# Task brief:
For the data below, retype word for word the lines from the one containing "46: (126, 109)" through the one containing "54: (17, 152)"; drop the pictures.

# Data for this exercise:
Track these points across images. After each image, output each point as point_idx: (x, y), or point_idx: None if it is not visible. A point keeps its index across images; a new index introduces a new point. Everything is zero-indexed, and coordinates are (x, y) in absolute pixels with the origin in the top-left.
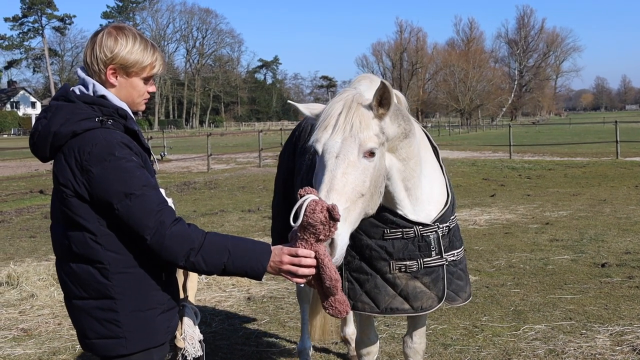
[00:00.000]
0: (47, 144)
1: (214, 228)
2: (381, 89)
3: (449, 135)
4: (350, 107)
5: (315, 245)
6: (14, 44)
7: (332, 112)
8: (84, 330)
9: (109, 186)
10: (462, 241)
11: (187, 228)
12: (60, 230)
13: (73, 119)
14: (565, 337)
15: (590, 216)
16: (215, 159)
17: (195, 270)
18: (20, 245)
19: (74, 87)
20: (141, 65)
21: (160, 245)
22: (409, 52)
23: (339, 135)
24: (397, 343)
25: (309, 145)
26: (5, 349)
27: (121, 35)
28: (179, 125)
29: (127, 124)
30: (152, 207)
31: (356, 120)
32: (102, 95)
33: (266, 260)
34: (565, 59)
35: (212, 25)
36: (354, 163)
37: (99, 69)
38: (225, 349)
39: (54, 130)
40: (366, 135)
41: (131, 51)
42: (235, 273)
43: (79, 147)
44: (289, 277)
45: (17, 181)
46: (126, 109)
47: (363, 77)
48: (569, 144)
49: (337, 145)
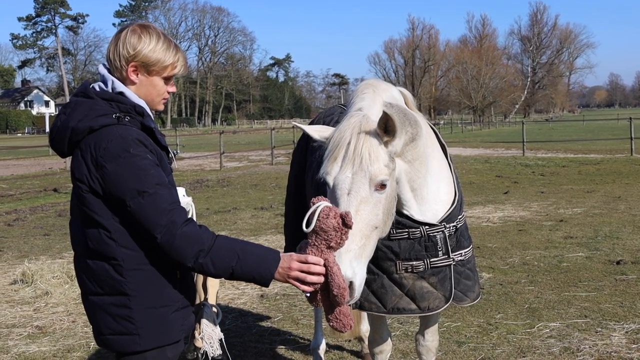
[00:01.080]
0: (65, 139)
1: (227, 226)
2: (383, 118)
3: (462, 133)
4: (358, 137)
5: (325, 253)
6: (27, 44)
7: (340, 143)
8: (99, 326)
9: (122, 183)
10: (471, 240)
11: (198, 229)
12: (77, 226)
13: (91, 115)
14: (581, 334)
15: (605, 213)
16: (227, 157)
17: (203, 272)
18: (34, 243)
19: (94, 84)
20: (162, 65)
21: (170, 244)
22: (421, 50)
23: (348, 170)
24: (411, 341)
25: (319, 177)
26: (20, 346)
27: (145, 33)
28: (192, 124)
29: (144, 121)
30: (164, 206)
31: (365, 153)
32: (120, 92)
33: (274, 267)
34: (578, 56)
35: (224, 23)
36: (366, 199)
37: (121, 65)
38: (239, 346)
39: (72, 125)
40: (376, 169)
41: (154, 50)
42: (243, 278)
43: (95, 143)
44: (296, 284)
45: (32, 179)
46: (143, 106)
47: (366, 85)
48: (582, 140)
49: (348, 181)
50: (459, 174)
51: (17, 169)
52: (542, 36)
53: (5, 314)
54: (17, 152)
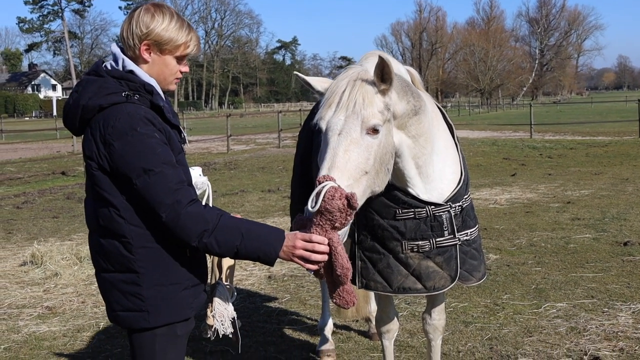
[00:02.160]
0: (76, 117)
1: (235, 208)
2: (380, 64)
3: (469, 115)
4: (354, 84)
5: (329, 233)
6: (34, 27)
7: (336, 90)
8: (111, 303)
9: (129, 161)
10: (477, 220)
11: (203, 209)
12: (90, 204)
13: (101, 93)
14: (587, 315)
15: (612, 195)
16: (234, 140)
17: (208, 252)
18: (43, 226)
19: (106, 62)
20: (175, 44)
21: (174, 223)
22: (428, 32)
23: (342, 113)
24: (418, 321)
25: (314, 122)
26: (31, 326)
27: (158, 12)
28: (199, 107)
29: (153, 99)
30: (169, 185)
31: (359, 97)
32: (130, 71)
33: (279, 246)
34: (587, 38)
35: (231, 6)
36: (357, 140)
37: (134, 44)
38: (247, 326)
39: (82, 103)
40: (369, 112)
41: (166, 28)
42: (247, 257)
43: (104, 121)
44: (301, 263)
45: (40, 163)
46: (153, 85)
47: (371, 53)
48: (590, 122)
49: (340, 123)
50: (467, 156)
51: (25, 153)
52: (550, 18)
53: (16, 295)
54: (25, 136)
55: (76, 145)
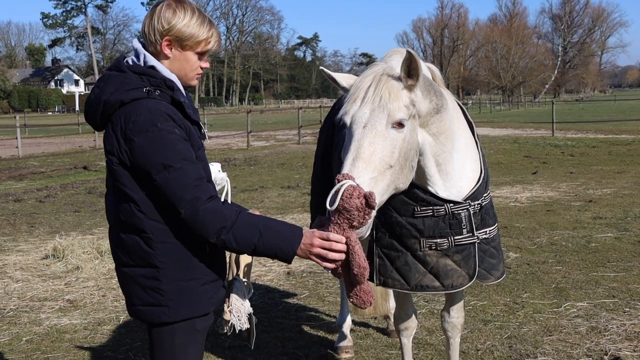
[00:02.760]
0: (98, 112)
1: (254, 204)
2: (408, 59)
3: (490, 113)
4: (379, 79)
5: (347, 231)
6: (57, 23)
7: (361, 85)
8: (131, 297)
9: (149, 156)
10: (496, 218)
11: (221, 206)
12: (111, 199)
13: (122, 89)
14: (608, 314)
15: (635, 194)
16: (254, 136)
17: (226, 248)
18: (65, 220)
19: (128, 58)
20: (196, 39)
21: (193, 219)
22: (450, 29)
23: (367, 107)
24: (437, 319)
25: (338, 118)
26: (52, 319)
27: (180, 8)
28: (219, 103)
29: (174, 95)
30: (189, 181)
31: (385, 92)
32: (151, 66)
33: (297, 243)
34: (611, 35)
35: (252, 2)
36: (382, 133)
37: (155, 39)
38: (266, 322)
39: (104, 98)
40: (395, 106)
41: (188, 24)
42: (265, 254)
43: (125, 116)
44: (318, 261)
45: (62, 157)
46: (174, 80)
47: (394, 51)
48: (613, 121)
49: (365, 116)
50: (487, 154)
51: (47, 147)
52: (573, 14)
53: (38, 288)
54: (48, 130)
55: (98, 140)
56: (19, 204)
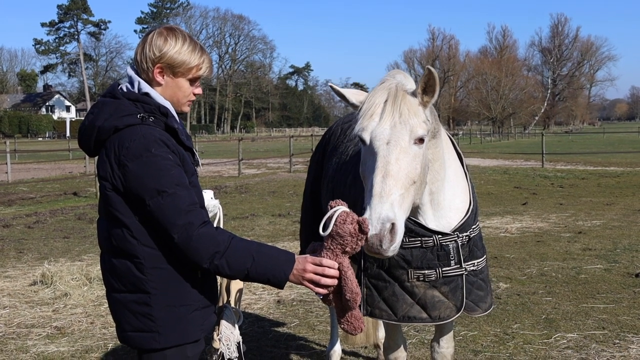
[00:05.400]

# Written response:
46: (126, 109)
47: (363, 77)
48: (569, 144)
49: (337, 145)
[00:01.080]
0: (65, 139)
1: (227, 226)
2: (383, 118)
3: (462, 133)
4: (358, 137)
5: (325, 253)
6: (27, 44)
7: (340, 143)
8: (99, 326)
9: (122, 183)
10: (471, 240)
11: (198, 229)
12: (77, 226)
13: (91, 115)
14: (581, 334)
15: (605, 213)
16: (227, 157)
17: (203, 272)
18: (34, 243)
19: (94, 84)
20: (162, 65)
21: (170, 244)
22: (421, 50)
23: (348, 170)
24: (411, 341)
25: (319, 177)
26: (20, 346)
27: (145, 33)
28: (192, 124)
29: (144, 121)
30: (164, 206)
31: (365, 153)
32: (120, 92)
33: (274, 267)
34: (578, 56)
35: (224, 23)
36: (366, 199)
37: (121, 65)
38: (239, 346)
39: (72, 125)
40: (376, 169)
41: (154, 50)
42: (243, 278)
43: (95, 143)
44: (296, 284)
45: (32, 179)
46: (143, 106)
47: (366, 85)
48: (582, 140)
49: (348, 181)
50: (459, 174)
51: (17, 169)
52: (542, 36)
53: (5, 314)
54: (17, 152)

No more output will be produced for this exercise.